ロバート・J・ソウヤー『フレームシフト』★★★★★(20101206)
Robert J. Sawyer"Flameshift,1997"

ハヤカワ文庫2000
ヒトゲノム・センターに勤務する気鋭の遺伝子学者ピエールは、帰宅途中、ネオナチの暴漢にあやうく殺されそうになった。ネオナチとなんのかかわりもないのに、どうして狙われたのか? やがて、自分が連続殺人事件にまきこまれていると知ったピエールは、事件の謎とみずからの研究課題であるヒトゲノムに隠されている秘密に命がけで挑んでいくが……ネビュラ賞作家ソウヤーが、遺伝子研究の問題をスリリングに描く、会心作
 発端から推理小説のような展開を見せる傑作。遺伝子研究、アウシュビッツでのユダヤ人虐殺、連続殺人事件、超能力という、一見まるで無関係な内容が次第にリンクしていく様に惹き込まれること必至。
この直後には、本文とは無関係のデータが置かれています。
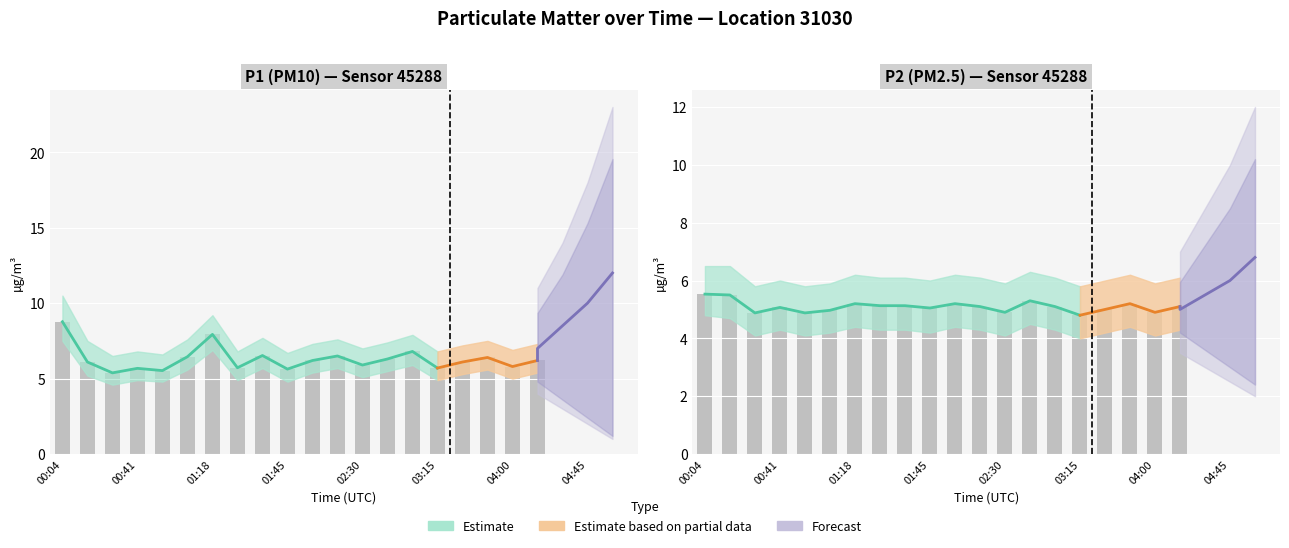

At which category is the sum across all series the highest?

00:04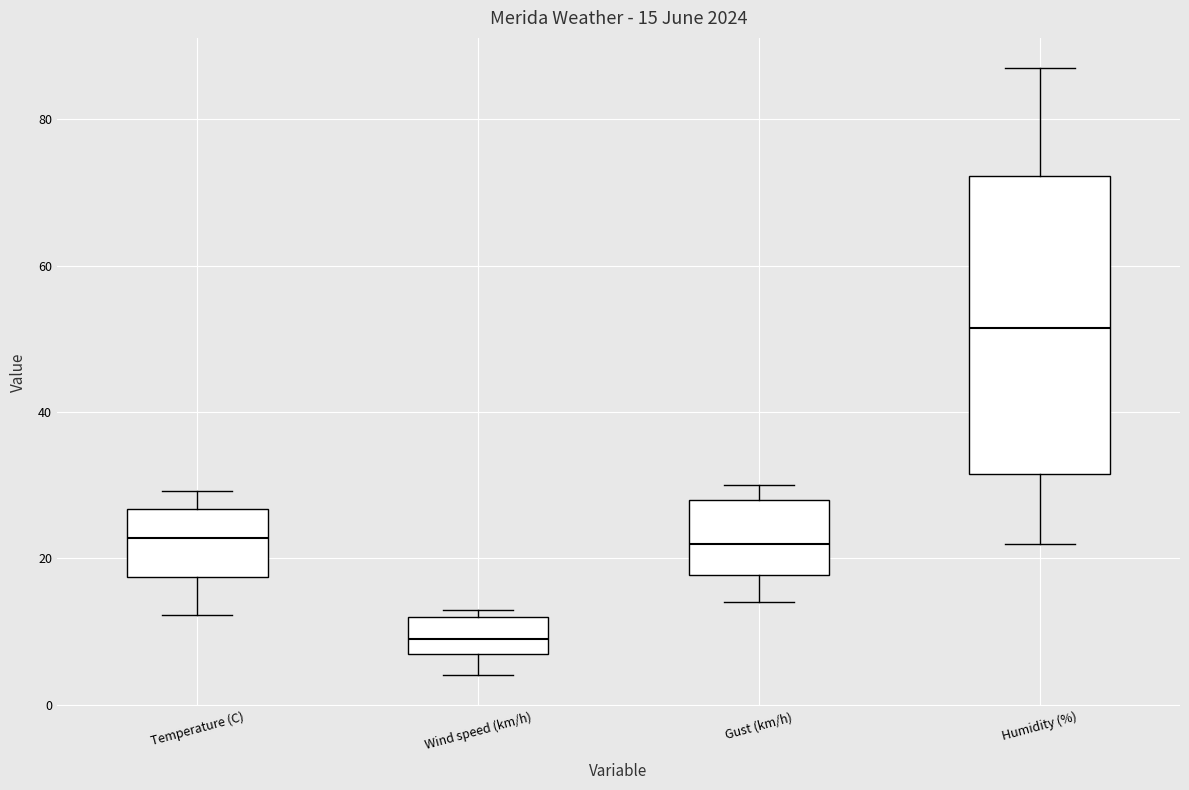

Comparing the boxes themselves (not the whiskers), which one is the tallest?

Humidity (%)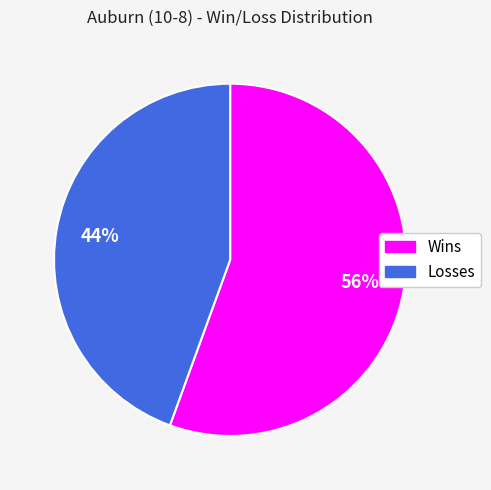

To the nearest percent, what percentage of the pie is Wins?

56%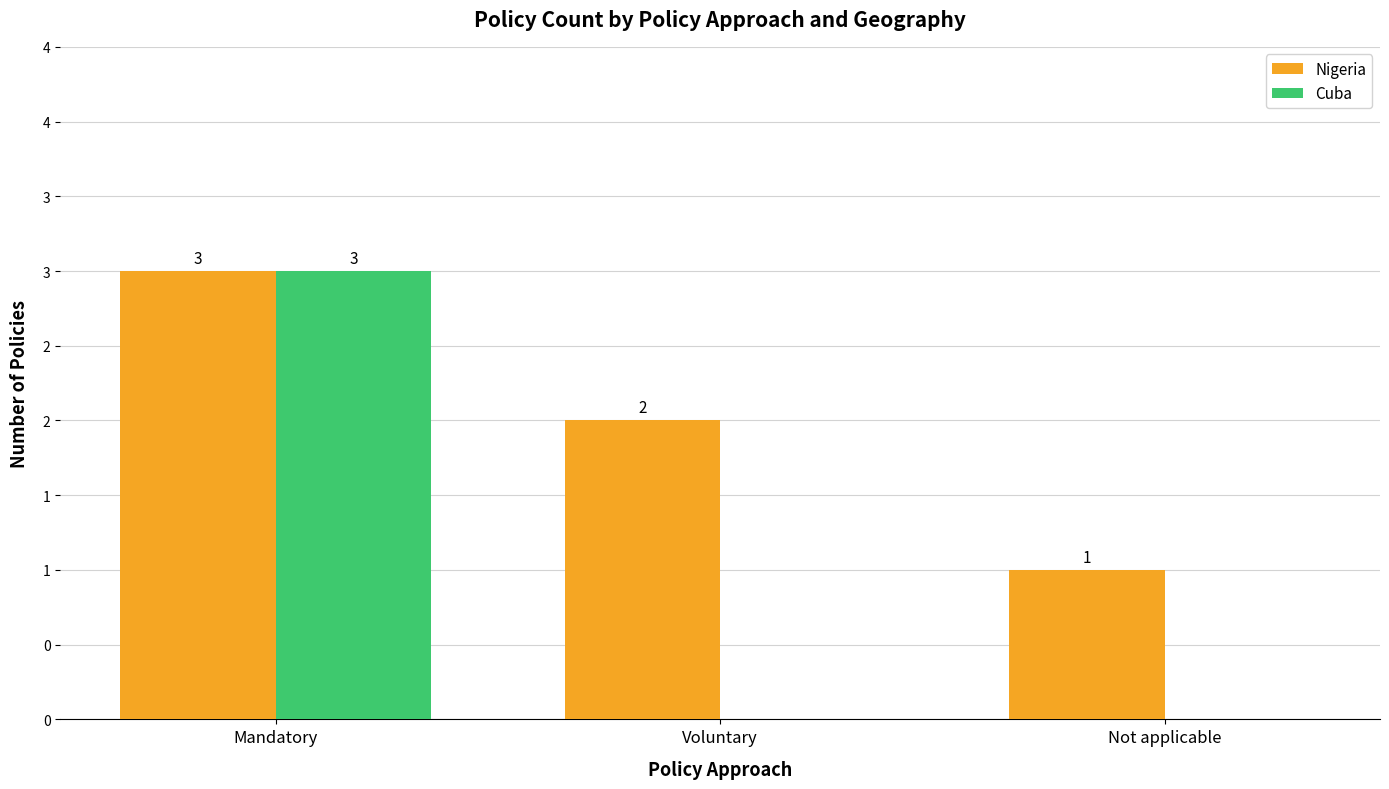

Reading left to right, list all the values displayed in this chart.

Nigeria: 3	2	1
Cuba: 3	0	0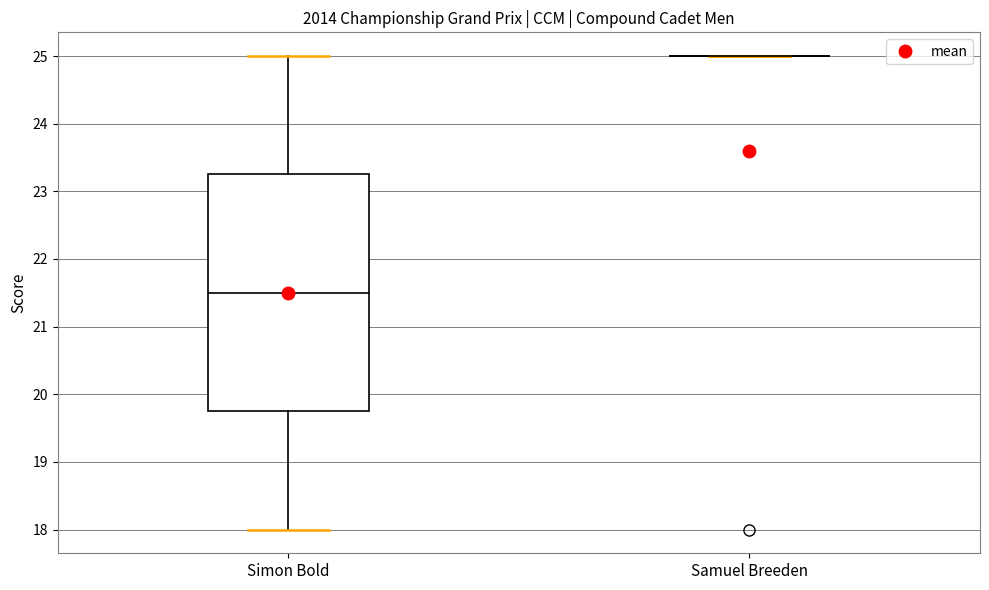

Reading left to right, transcribe this box plot: for each box, give where its median line is, the range the box spans, and where its two whiskers end, as read against the y-axis. The values are not printed on the chart, so give them approximately, as read against the axis.

Simon Bold: median 21.5, box 19.8 to 23.3, whiskers 18.0 to 25.0
Samuel Breeden: box collapsed to a line at 25.0, whiskers 25.0 to 25.0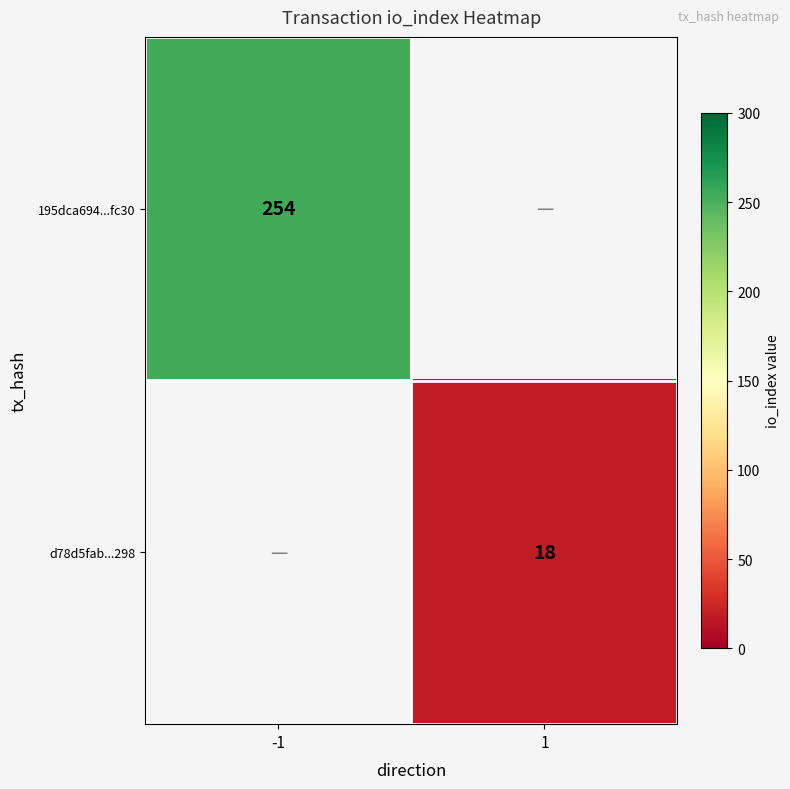

Is the value of 195dca694...fc30 at -1 greater than the value of d78d5fab...298 at 1?

Yes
それはともかく、バドワイザーについての「アメリカ人がビールと呼ぶ、この牛の小便みたいなしろもの」という表現に、実は一番感動したかも知れない。
ロバート・J・ソウヤー『フラッシュフォワード』★★★(20101206)
Robert J. Sawyer"Flashforward,1999"

ハヤカワ文庫2001
全世界の人びとが自分の未来をかいま見たら、なにが起こるのか? 2009年、ヨーロッパ素粒子研究所の科学者ロイドとテオは、ヒッグス粒子を発見すべく大規模な実験をおこなった。ところが、実験は失敗におわり、そのうえ、数十億の人びとの意識が数分間だけ21年後の未来に飛んでしまった! 人びとは、自分が見た未来をもとに行動を起こすが、はたして未来は変更可能なのか……ソウヤーが時間テーマに大胆に挑戦する問題作
 ワンアイディアものの秀作。一見ハードSFのような印象ではあるが、実のところそのカテゴリーに入るかどうか微妙なところだろう。現象の理由は最後まで説明されないし、そこで論じられる時間論も良く言えばあっさりとしたものだが、悪く言えば大雑把である。描かれるのは科学的知見に基づく不思議な出来事ではなく、たった2分間ではあるが、21年後の未来を覗いてしまった人々の人間ドラマである。しかしそれも、特に意外な設定や思いがけぬ顛末がある訳でもなく、どちらかと言えばありきたりな地平に着陸してしまう。ソウヤーの作品としてはあまり良い出来とは言えないが、読ませる450ページ余りではある。
John Scalzi
ジョン・スコルジー『老人と宇宙』★★★★(20130317)
John Scalzi“Old Man's War,2005”

内田昌之訳・ハヤカワ文庫2007
 ジョン・ペリーは75歳の誕生日にいまは亡き妻の墓参りをしてから軍隊に入った。しかも、地球には二度と戻れないという条件で、75歳以上の男女の入隊しか認めないコロニー防衛軍に。銀河の各惑星に植民をはじめた人類を守るためにコロニー防衛軍は、姿形も考え方もまったく異質なエイリアンたちと熾烈な戦争を続けている。老人ばかりを入隊させる防衛軍でのジョンの波瀾万丈の冒険を描いた『宇宙の戦士』の21世紀版登場!
 たとえば、物語の冒頭で「ゴースト部隊」へ組み込まれたはずの人物のその後がまったく不明であるとか、その「ゴースト部隊」で出会ったある人物の由来がわからない(この点は、「入隊の意思登録」にその手がかりがあるのかもしれないが)とか、実は「老人」というのは正確な意味で不適切ではないのかとか、細かいところで伏線が生かされなかったり説明不足があったりして、隔靴掻痒の感はあるものの、物語自体は一気に読める。内田昌之の訳がこなれていて読みやすいこともあるが、展開が早く、テンポがよいことも一因だろう。『宇宙の戦士』というよりも、『レンズマン』であるとか『火星のプリンセス』シリーズなどを彷彿とさせる、上質のスペースオペラ。